Dataset entries
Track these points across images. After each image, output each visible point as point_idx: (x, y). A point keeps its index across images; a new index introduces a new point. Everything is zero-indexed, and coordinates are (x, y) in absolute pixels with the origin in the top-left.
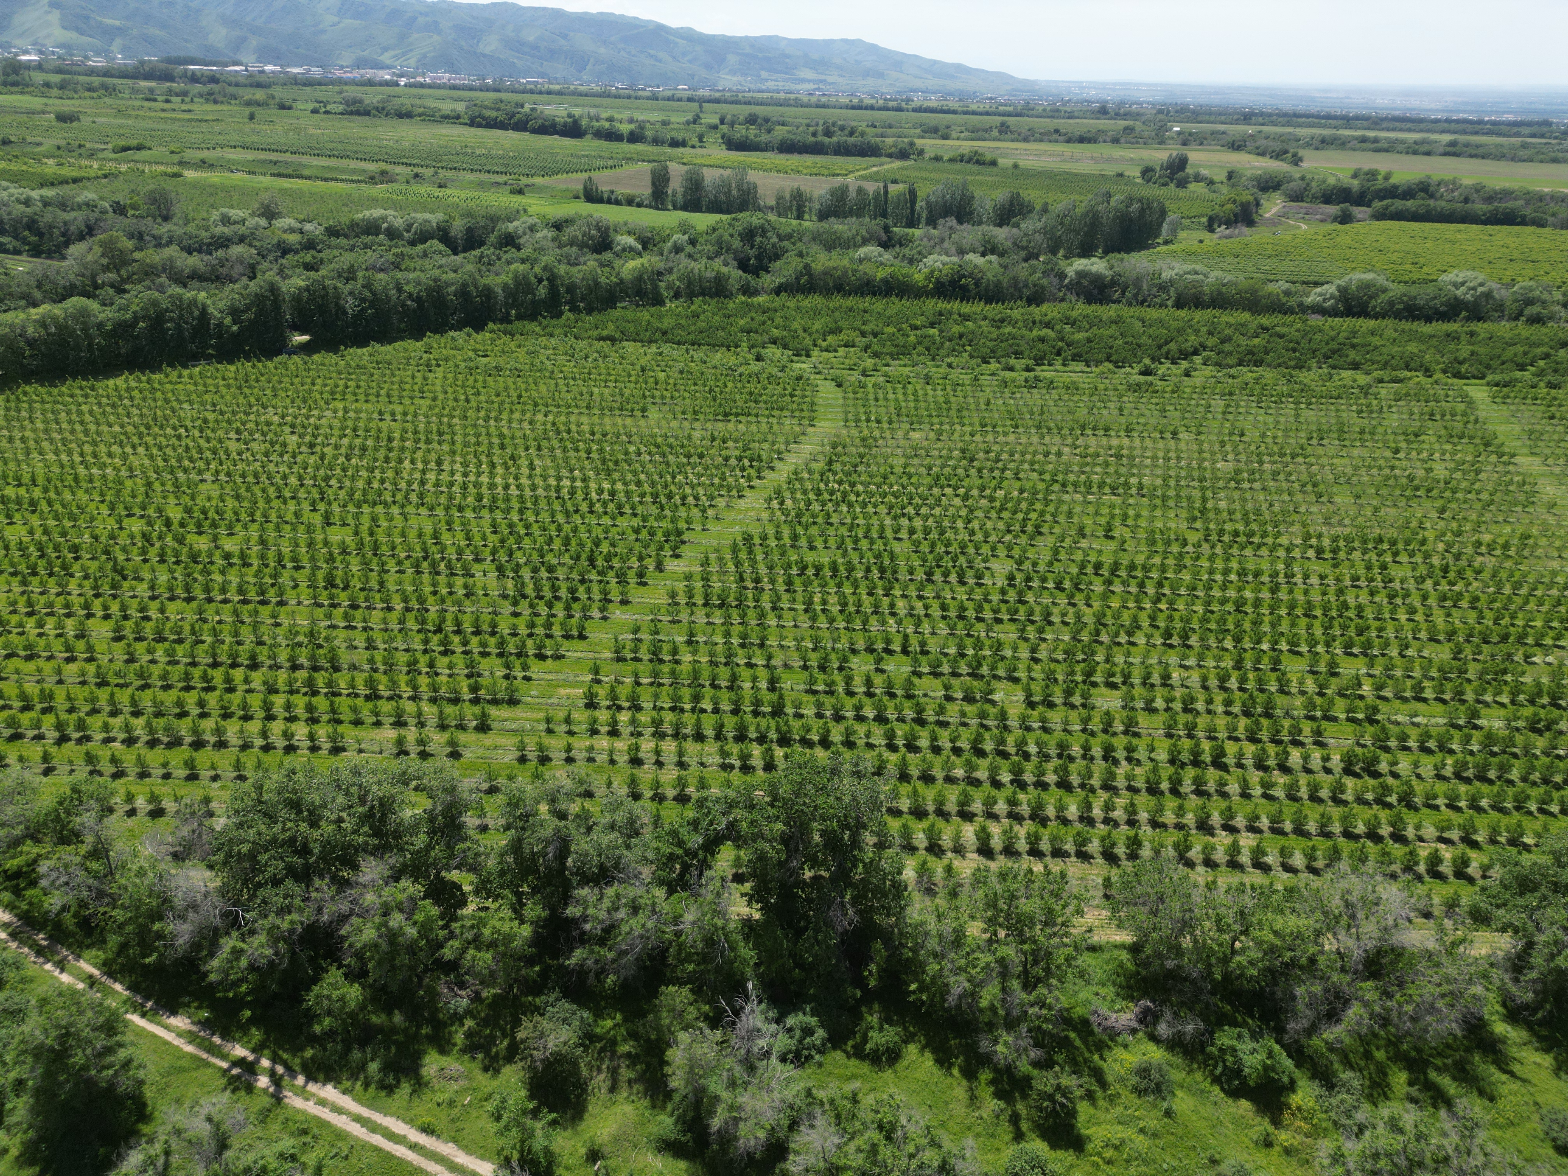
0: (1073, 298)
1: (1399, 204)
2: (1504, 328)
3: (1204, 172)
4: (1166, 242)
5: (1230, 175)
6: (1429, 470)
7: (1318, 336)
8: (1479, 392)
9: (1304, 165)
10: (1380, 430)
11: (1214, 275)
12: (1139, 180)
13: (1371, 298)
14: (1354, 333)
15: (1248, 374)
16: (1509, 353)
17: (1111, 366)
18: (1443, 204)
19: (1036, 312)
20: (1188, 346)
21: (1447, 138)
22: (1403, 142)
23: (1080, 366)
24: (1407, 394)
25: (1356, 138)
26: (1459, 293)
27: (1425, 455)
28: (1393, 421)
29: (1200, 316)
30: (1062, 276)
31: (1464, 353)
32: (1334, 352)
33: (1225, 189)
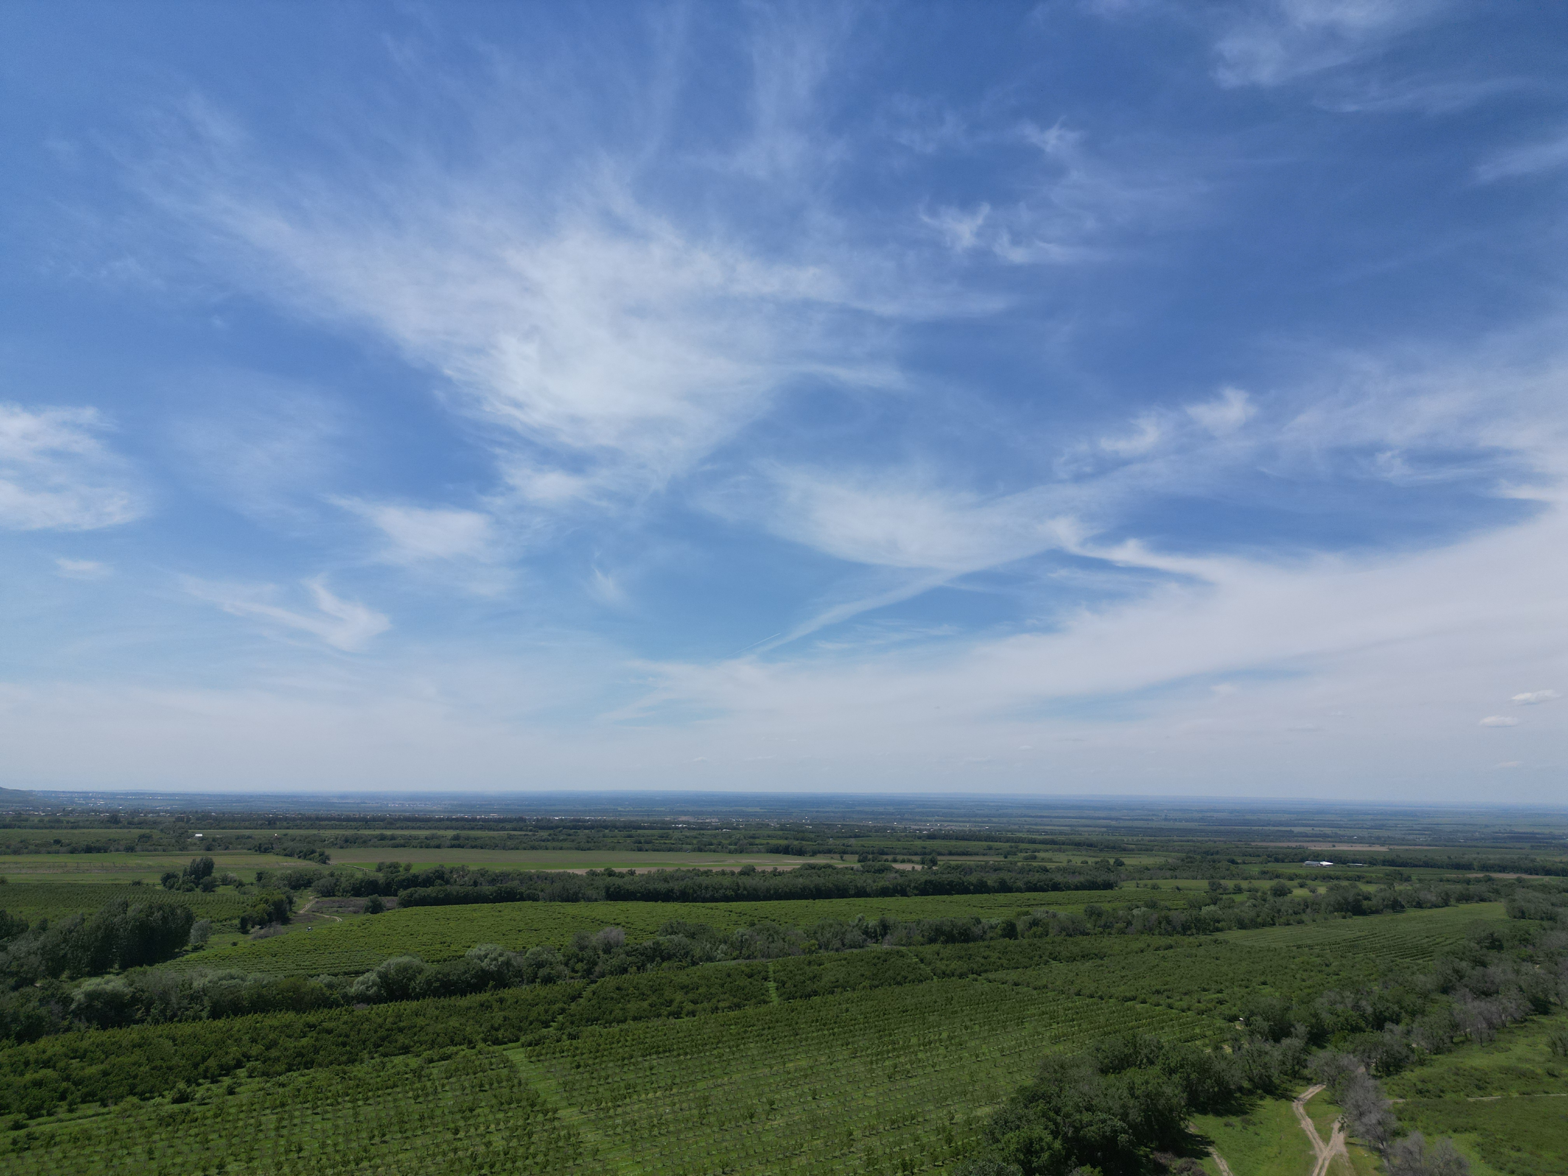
0: (82, 1026)
1: (421, 891)
2: (525, 991)
3: (231, 874)
4: (196, 949)
5: (260, 877)
6: (488, 1144)
7: (366, 1026)
8: (517, 1055)
9: (332, 862)
10: (438, 1112)
11: (253, 977)
12: (160, 888)
13: (410, 980)
14: (399, 1017)
15: (299, 1079)
16: (533, 1015)
17: (135, 1100)
18: (457, 888)
19: (29, 1049)
20: (229, 1060)
21: (451, 833)
22: (416, 838)
23: (93, 1108)
24: (457, 1070)
25: (376, 837)
26: (484, 964)
27: (482, 1128)
28: (448, 1099)
29: (239, 1023)
30: (66, 1000)
31: (498, 1021)
32: (383, 1039)
33: (255, 890)
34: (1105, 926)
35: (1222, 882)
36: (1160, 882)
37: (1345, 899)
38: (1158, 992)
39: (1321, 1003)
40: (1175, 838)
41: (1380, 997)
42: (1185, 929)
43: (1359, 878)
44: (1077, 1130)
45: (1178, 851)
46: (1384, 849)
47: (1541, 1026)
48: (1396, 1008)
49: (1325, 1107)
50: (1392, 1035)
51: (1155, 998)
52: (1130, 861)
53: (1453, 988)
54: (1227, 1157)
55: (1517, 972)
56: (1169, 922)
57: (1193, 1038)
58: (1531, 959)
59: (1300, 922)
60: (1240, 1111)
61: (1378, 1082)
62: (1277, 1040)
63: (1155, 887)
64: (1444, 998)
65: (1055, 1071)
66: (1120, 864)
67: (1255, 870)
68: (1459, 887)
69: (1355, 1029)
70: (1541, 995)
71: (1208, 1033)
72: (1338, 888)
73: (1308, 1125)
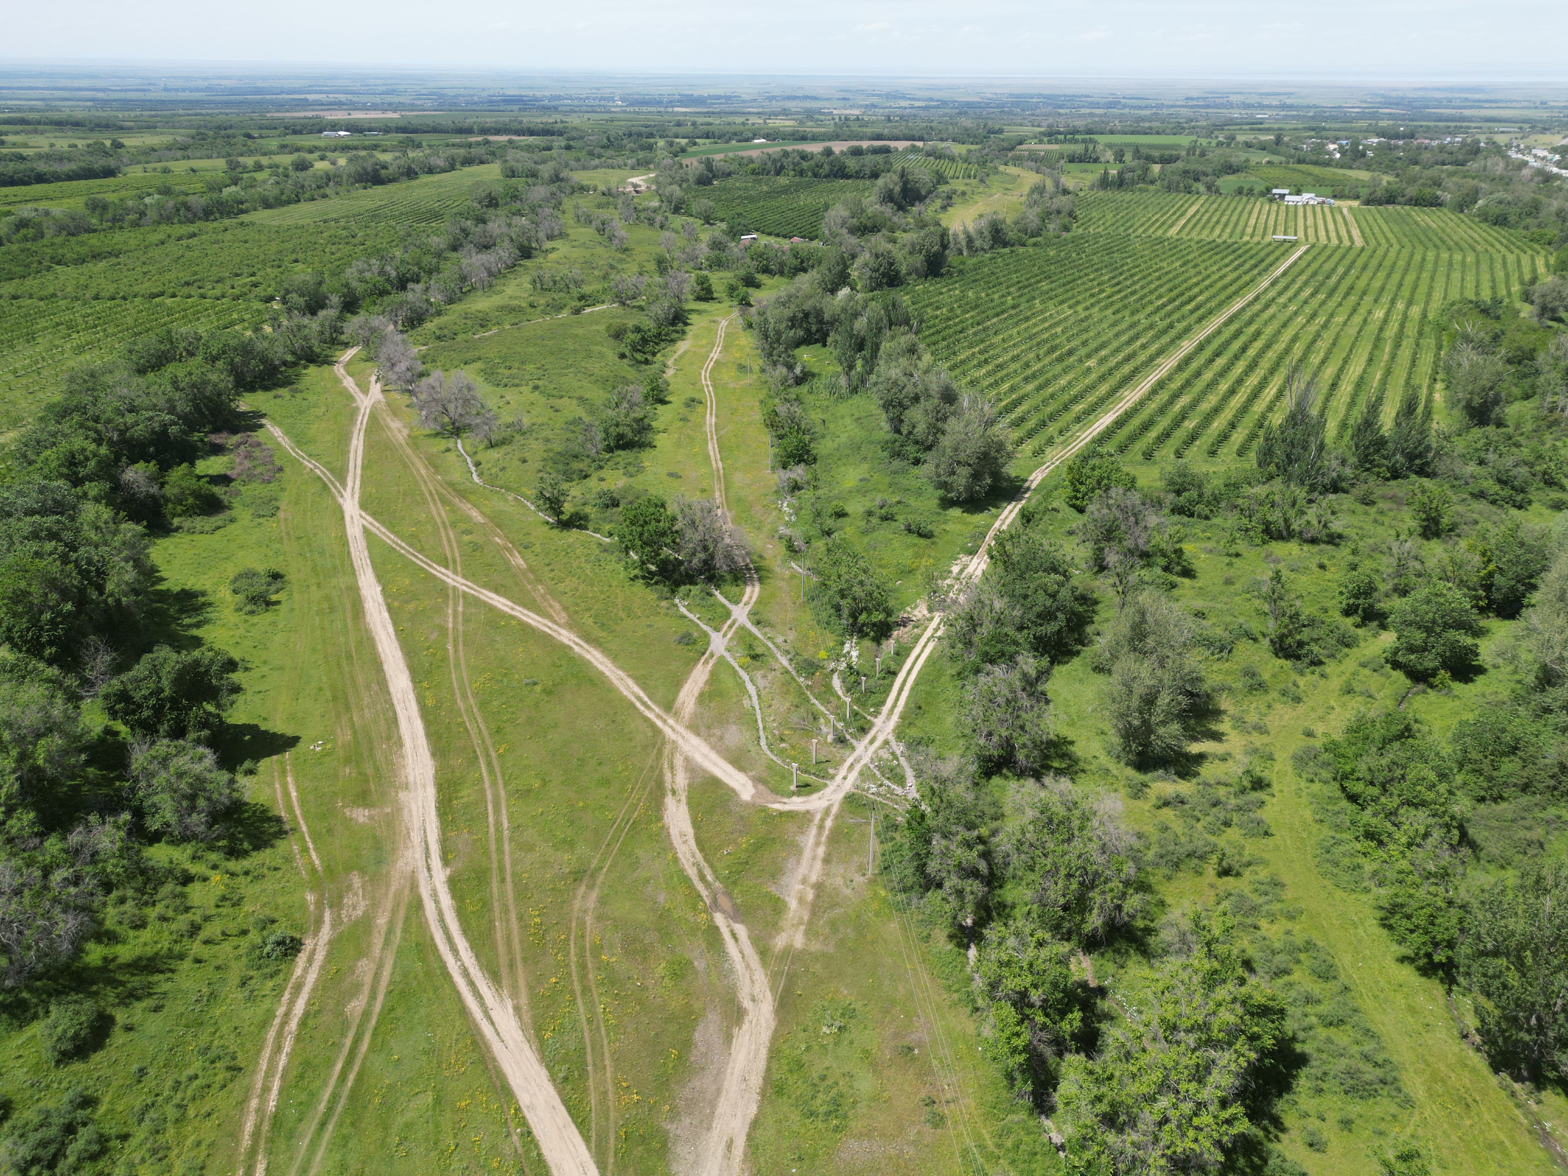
34: (114, 220)
35: (240, 159)
36: (171, 165)
37: (365, 170)
38: (187, 284)
39: (351, 274)
40: (181, 112)
41: (402, 261)
42: (207, 214)
43: (375, 147)
44: (122, 433)
45: (186, 127)
46: (396, 116)
47: (526, 268)
48: (416, 269)
49: (363, 365)
50: (414, 294)
51: (186, 290)
52: (131, 142)
53: (461, 245)
54: (280, 425)
55: (509, 225)
56: (188, 208)
57: (232, 324)
58: (519, 213)
59: (325, 196)
60: (287, 383)
61: (405, 336)
62: (314, 313)
63: (166, 171)
64: (454, 255)
65: (85, 381)
66: (118, 146)
67: (273, 144)
68: (462, 151)
69: (383, 293)
70: (526, 243)
71: (246, 317)
72: (357, 158)
73: (349, 383)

#### What you need to do:
Print all of the lines above again, character for character, and leave the pictures out of your answer.

#### Solution to this exercise:
Track these points across images. After each image, output each visible point as point_idx: (x, y). A point keeps its index across images; a new index introduces a new point. Everything is zero-indexed, and coordinates are (x, y) in absolute pixels with the origin in the top-left.
0: (1073, 298)
1: (1399, 204)
2: (1504, 328)
3: (1204, 172)
4: (1166, 242)
5: (1230, 175)
6: (1429, 470)
7: (1318, 336)
8: (1479, 392)
9: (1304, 165)
10: (1380, 430)
11: (1214, 275)
12: (1139, 180)
13: (1371, 298)
14: (1354, 333)
15: (1248, 374)
16: (1509, 353)
17: (1111, 366)
18: (1443, 204)
19: (1036, 312)
20: (1188, 346)
21: (1447, 138)
22: (1403, 142)
23: (1080, 366)
24: (1407, 394)
25: (1356, 138)
26: (1459, 293)
27: (1425, 455)
28: (1393, 421)
29: (1200, 316)
30: (1062, 276)
31: (1464, 353)
32: (1334, 352)
33: (1225, 189)
0: (82, 1026)
1: (421, 891)
2: (525, 991)
3: (231, 874)
4: (196, 949)
5: (260, 877)
6: (488, 1144)
7: (366, 1026)
8: (517, 1055)
9: (332, 862)
10: (438, 1112)
11: (253, 977)
12: (160, 888)
13: (410, 980)
14: (399, 1017)
15: (299, 1079)
16: (533, 1015)
17: (135, 1100)
18: (457, 888)
19: (29, 1049)
20: (229, 1060)
21: (451, 833)
22: (416, 838)
23: (93, 1108)
24: (457, 1070)
25: (376, 837)
26: (484, 964)
27: (482, 1128)
28: (448, 1099)
29: (239, 1023)
30: (66, 1000)
31: (498, 1021)
32: (383, 1039)
33: (255, 890)
34: (1105, 926)
35: (1222, 882)
36: (1160, 882)
37: (1345, 899)
38: (1158, 992)
39: (1321, 1003)
40: (1175, 838)
41: (1380, 997)
42: (1185, 929)
43: (1359, 878)
44: (1077, 1130)
45: (1178, 851)
46: (1384, 849)
47: (1541, 1026)
48: (1396, 1008)
49: (1325, 1107)
50: (1392, 1035)
51: (1155, 998)
52: (1130, 861)
53: (1453, 988)
54: (1227, 1157)
55: (1517, 972)
56: (1169, 922)
57: (1193, 1038)
58: (1531, 959)
59: (1300, 922)
60: (1240, 1111)
61: (1378, 1082)
62: (1277, 1040)
63: (1155, 887)
64: (1444, 998)
65: (1055, 1071)
66: (1120, 864)
67: (1255, 870)
68: (1459, 887)
69: (1355, 1029)
70: (1541, 995)
71: (1208, 1033)
72: (1338, 888)
73: (1308, 1125)
34: (114, 220)
35: (240, 159)
36: (171, 165)
37: (365, 170)
38: (187, 284)
39: (351, 274)
40: (181, 112)
41: (402, 261)
42: (207, 214)
43: (375, 147)
44: (122, 433)
45: (186, 127)
46: (396, 116)
47: (526, 268)
48: (416, 269)
49: (363, 365)
50: (414, 294)
51: (186, 290)
52: (131, 142)
53: (461, 245)
54: (280, 425)
55: (509, 225)
56: (188, 208)
57: (232, 324)
58: (519, 213)
59: (325, 196)
60: (287, 383)
61: (405, 336)
62: (314, 313)
63: (166, 171)
64: (454, 255)
65: (85, 381)
66: (118, 146)
67: (273, 144)
68: (462, 151)
69: (383, 293)
70: (526, 243)
71: (246, 317)
72: (357, 158)
73: (349, 383)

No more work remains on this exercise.